Financial Literacy From A Healthcare Point-of-View (Part 2)

Background image: Photo I took of my copy of Personal Financial Planning (Eighth Edition)

Note: This article was originally published in LinkedIn on May 17, 2021. It is Part 2 of a 3-Part literacy series.

A Seat at the Finance Table

If you’re here because you read Part 1, I assume it resonated with you and you want to hear & learn more. To that, I say “thank you.”

But if you haven’t already, I do encourage you to read it.

Part 1: Financial Lessons From A Gen-Xer ended with a proclamation that health literacy deserves a seat at the finance table.

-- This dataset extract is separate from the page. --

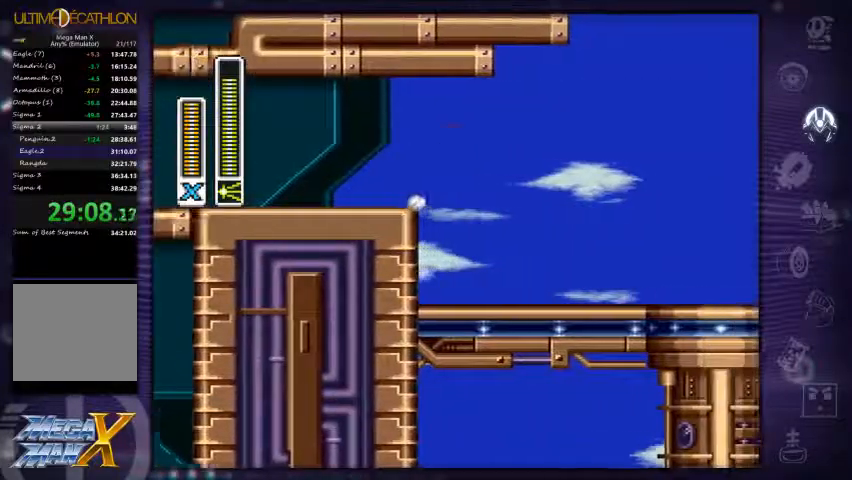
{"dt_ms": 500, "buttons": ["R1", "DPAD_RIGHT"], "left_stick": "center", "right_stick": "center", "events": [[100, "R1", "up"], [367, "R1", "down"]]}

I meant it…and here’s why.

Paging through my old textbook, Personal Financial Planning (Eighth Edition), I was reminded of why I became so fascinated with personal finance. It almost reads like a regular book.

*Crickets*

Ok to be clear – more like a Tony Robbins self-help guide NOT a James Patterson or Stephen King novel!

Heeeeerrre’s Johnny!

While the subject of personal financial planning may scare some people away like The Shining, authors/professors Lawrence J. Gitman and Michael D. Joehnk didn’t want the student (or even the casual reader) to feel intimidated. Gitman and Joehnk, to their credit, make finance palatable. In their words, it was “written in a low-key, personal style and uses state-of-the-art pedagogy to present the key concepts and procedures used in sound personal financial planning and effective money management” (Preface, XI).

In case you were wondering, “pedagogy” basically means the art or method of teaching. I looked it up – you’re welcome.

But I digress.

The textbook is organized into 6 parts, or sections, each focused on a different aspect of personal finance.

Curiosity soon set in.

I quickly flipped through the Contents and came across this:

Forgive me for not remembering (this was 20 years ago after all), but I was in disbelief. It was so nice to see an entire chapter devoted to healthcare.

Keeping Up With the Mosses

Naturally, I proceeded to read Chapter 9. From the onset, the authors’ “low-key, personal style” is on full display. In fact, every chapter (15 in total) opens with a profile of “an individual’s or family’s experience with an important financial planning issue related to the chapter content” (Preface, XII).

Brilliant and effective pedagogy if I do say so myself!

Chapter 9 introduces Jim and Barbara Moss, a married couple in their late 40’s with 3 children. Coincidentally, their circumstances (minus kids & marriage) mirrored mine just 4 years ago:

  • Jim left the corporate world and, together, he and Barbara decided to start a business (as did I).
  • Thanks to COBRA (the Consolidated Omnibus Budget Reconciliation Act), we continued group health benefits under our previous, respective employers but were responsible for paying the entire premium (not just the employee portion).

Unlike me though, the Mosses experienced a major case of “sticker-shock.” But their story didn’t end there.

In a moment of clarity, the Mosses did something that many adult Americans, particularly those with families to support, should be doing but really don’t. They re-evaluated how they use (and spend their hard-earned money on) healthcare services and selected the best coverage for their family.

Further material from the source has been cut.